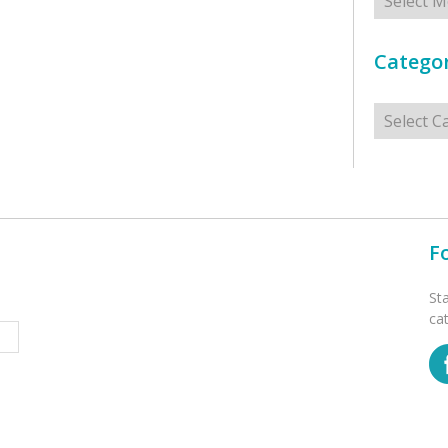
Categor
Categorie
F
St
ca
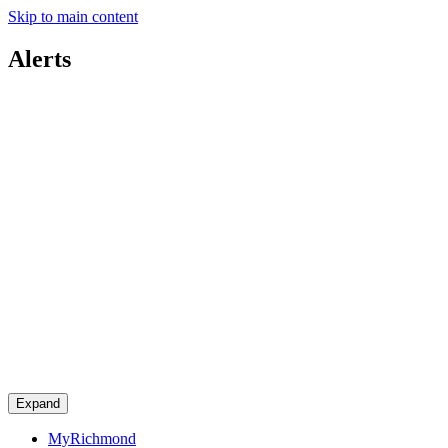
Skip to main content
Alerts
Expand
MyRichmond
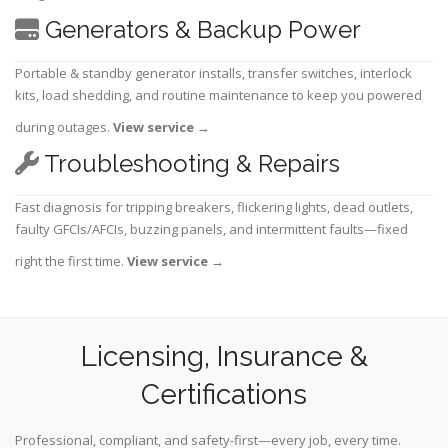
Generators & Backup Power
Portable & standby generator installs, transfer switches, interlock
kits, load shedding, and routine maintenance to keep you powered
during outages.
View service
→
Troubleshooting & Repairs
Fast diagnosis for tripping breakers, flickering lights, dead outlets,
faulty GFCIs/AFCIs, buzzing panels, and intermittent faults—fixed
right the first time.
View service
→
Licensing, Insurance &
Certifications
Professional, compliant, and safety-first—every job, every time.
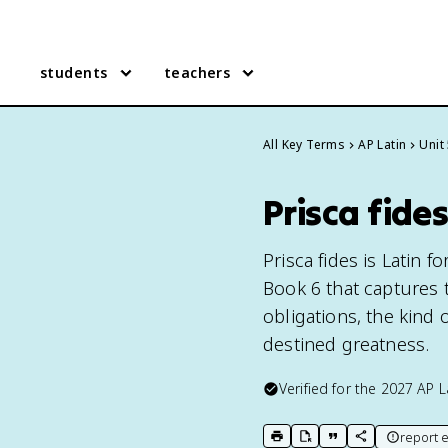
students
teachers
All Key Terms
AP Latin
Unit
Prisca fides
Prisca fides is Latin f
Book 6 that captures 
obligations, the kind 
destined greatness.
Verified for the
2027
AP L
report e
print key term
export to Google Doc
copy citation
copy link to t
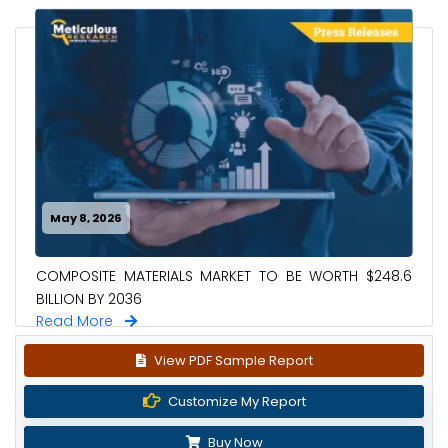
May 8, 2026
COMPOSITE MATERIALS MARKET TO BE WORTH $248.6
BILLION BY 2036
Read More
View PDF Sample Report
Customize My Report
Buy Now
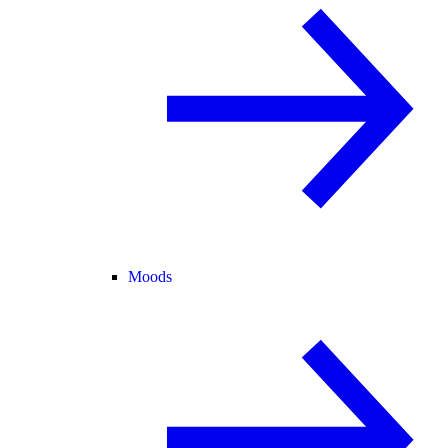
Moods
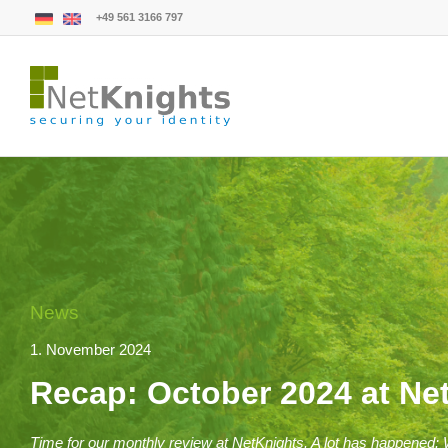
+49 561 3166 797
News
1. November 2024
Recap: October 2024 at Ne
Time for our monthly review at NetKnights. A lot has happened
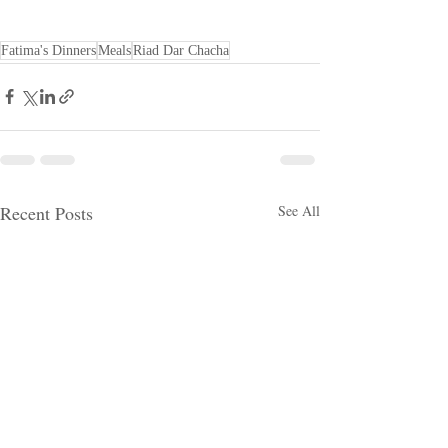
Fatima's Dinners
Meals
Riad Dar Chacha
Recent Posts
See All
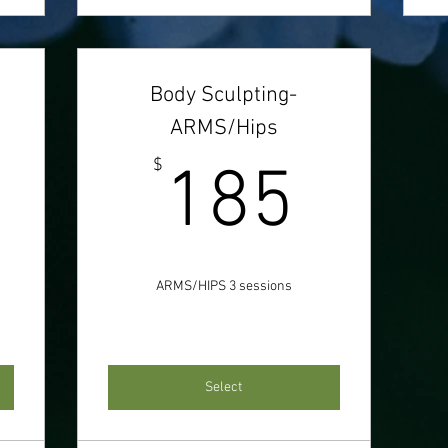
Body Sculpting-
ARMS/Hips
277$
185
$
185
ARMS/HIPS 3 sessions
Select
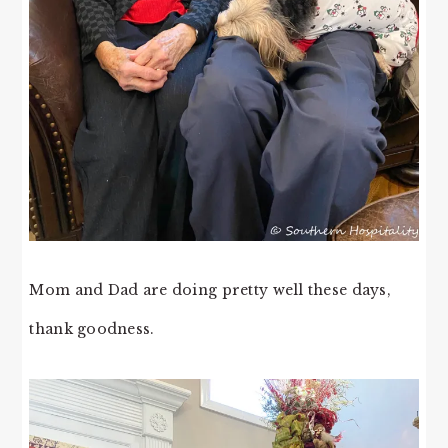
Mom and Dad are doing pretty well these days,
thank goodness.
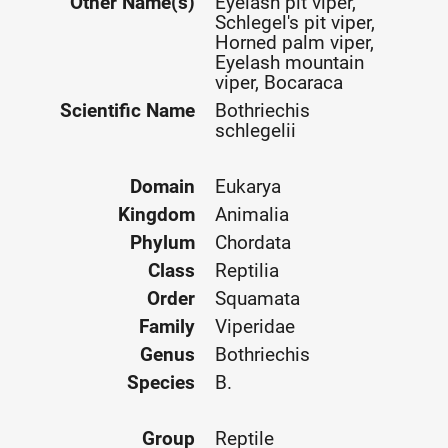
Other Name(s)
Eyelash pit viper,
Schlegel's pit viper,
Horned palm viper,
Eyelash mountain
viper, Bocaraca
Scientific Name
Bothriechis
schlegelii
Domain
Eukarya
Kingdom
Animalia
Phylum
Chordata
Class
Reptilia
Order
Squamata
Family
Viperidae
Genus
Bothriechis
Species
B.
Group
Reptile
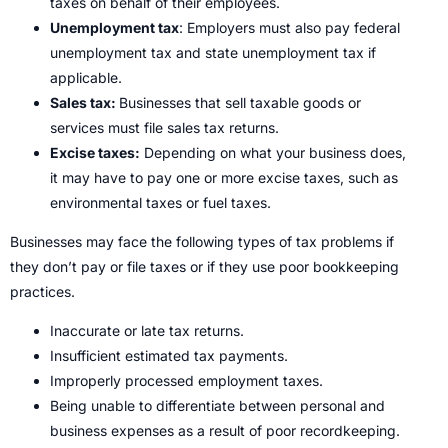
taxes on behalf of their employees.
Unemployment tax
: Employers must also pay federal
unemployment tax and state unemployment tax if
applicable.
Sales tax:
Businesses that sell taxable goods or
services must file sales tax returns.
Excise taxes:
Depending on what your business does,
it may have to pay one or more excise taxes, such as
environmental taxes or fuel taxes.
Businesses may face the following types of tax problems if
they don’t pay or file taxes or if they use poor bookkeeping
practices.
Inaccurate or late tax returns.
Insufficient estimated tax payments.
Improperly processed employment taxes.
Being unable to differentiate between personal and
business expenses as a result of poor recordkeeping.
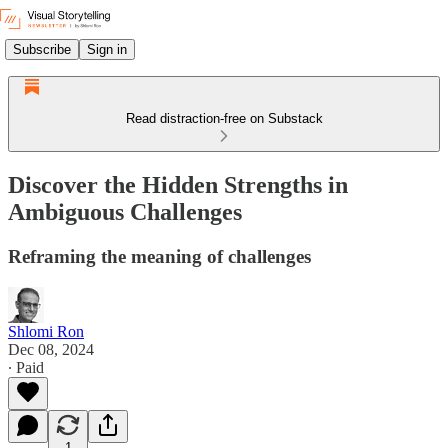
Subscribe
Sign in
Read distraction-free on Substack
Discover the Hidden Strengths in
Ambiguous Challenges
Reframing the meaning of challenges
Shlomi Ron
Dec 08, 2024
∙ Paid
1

[Assigned task]
Using the data above, return the lines from the one holding "Skip to main content" through the one holding "May 8, 2026" exactly, but not the pictures.

[Output]
Skip to main content
Alerts
Expand
MyRichmond
Generators & Backup Power
Portable & standby generator installs, transfer switches, interlock
kits, load shedding, and routine maintenance to keep you powered
during outages.
View service
→
Troubleshooting & Repairs
Fast diagnosis for tripping breakers, flickering lights, dead outlets,
faulty GFCIs/AFCIs, buzzing panels, and intermittent faults—fixed
right the first time.
View service
→
Licensing, Insurance &
Certifications
Professional, compliant, and safety-first—every job, every time.
students
teachers
All Key Terms
AP Latin
Unit
Prisca fides
Prisca fides is Latin f
Book 6 that captures 
obligations, the kind 
destined greatness.
Verified for the
2027
AP L
report e
print key term
export to Google Doc
copy citation
copy link to t
May 8, 2026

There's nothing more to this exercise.